榛名山東麓において、利根川に注ぐ午王頭川の左岸に築造。
八角形墳は7c中頃から8cにかけての畿内地方の天皇陵などに代表され、地方には東京多摩市の稲荷塚古墳ほか数基あるのみである。

1.三津屋古墳

7c後半に築かれた一辺9mの八角形墳。墳丘は2段で葺石・周溝を持ち、南側に入口を持つ横穴式石室。
墳丘の対角間は約23.8m、残存高約4.5mで、八角の一辺の大きさは下段で約9m、上段で約6m。墳丘の設計には唐尺が使用されたと推定されている。墳丘下段には山石の葺石が配され、上段は扁平な河原石で精巧に葺かれている。八角形の中心は玄室奥壁中央で、石室主軸をほぼ真北に向け八等分している。
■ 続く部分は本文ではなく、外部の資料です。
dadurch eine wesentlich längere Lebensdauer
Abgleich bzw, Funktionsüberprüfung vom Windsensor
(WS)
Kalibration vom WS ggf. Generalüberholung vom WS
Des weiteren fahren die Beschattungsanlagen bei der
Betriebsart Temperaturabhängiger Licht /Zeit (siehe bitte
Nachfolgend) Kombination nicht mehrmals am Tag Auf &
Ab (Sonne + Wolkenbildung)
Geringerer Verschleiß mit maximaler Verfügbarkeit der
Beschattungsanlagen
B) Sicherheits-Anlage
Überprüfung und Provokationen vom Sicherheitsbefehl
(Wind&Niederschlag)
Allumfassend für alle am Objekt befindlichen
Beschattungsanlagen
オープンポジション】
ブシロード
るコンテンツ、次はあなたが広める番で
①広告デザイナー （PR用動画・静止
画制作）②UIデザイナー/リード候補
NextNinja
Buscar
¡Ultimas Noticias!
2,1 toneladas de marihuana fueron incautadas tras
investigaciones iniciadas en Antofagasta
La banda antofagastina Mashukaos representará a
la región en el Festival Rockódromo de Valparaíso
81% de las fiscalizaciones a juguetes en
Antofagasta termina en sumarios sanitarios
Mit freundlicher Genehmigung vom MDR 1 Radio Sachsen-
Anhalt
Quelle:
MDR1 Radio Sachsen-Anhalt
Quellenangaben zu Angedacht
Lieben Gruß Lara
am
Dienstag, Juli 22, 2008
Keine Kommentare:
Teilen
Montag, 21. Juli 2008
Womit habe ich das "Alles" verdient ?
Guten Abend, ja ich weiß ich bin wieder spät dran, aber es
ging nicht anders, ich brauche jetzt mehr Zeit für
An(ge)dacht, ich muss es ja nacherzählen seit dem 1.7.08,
石室は破壊されていたが、奥壁石や側壁石の抜き取りの跡から一部切石を用いた自然石乱石積の横穴式両袖型石室であったと思われる。
副葬品は盗掘を受けたため残っていない。

(石室内)

盛土断面をそのまま展示してある。
20~30cmほどの厚さの横縞状になり、つき固めながら丁寧に積み上げられている。
この積み方は、寺院の建築基壇などに用いる版築と呼ばれる工法によく似たもので、通常の古墳と異なる本古墳の特徴である。

(奥壁の盛土横断面)

八角形墳は畿内の段ノ塚(舒明天皇)、御廟野(天智天皇)、野口王(天武・持統天皇)など天皇陵クラスの古墳で採用される墳丘形態であり、三津屋古墳は当地の豪族の特性を示しており、ヤマト王権との関係を考える上で貴重な古墳である。
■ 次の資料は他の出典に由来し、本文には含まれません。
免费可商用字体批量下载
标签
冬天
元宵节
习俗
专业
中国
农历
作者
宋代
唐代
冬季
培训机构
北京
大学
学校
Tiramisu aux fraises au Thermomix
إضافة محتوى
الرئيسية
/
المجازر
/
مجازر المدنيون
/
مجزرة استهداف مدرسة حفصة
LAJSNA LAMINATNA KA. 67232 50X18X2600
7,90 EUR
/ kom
築造年代順には、(7c前半)三津屋古墳、稲荷塚古墳、(7c中頃)段ノ塚、(7c末以降)御廟野以降の天皇陵、となり天皇陵より三津屋古墳の方が先に築造されたことになる。

想像であるが、八角形は中国の政治思想であり、中国からの渡来人が上毛野で八角形の三津屋古墳を造り、それが武蔵国(稲荷塚古墳)に伝わり、その思想と技術がヤマトに伝えられたのではないか。

なお八角墳で完全な形で復元されているのは、明日香村の牽牛子塚古墳(斉明天皇)と三津屋古墳のみである。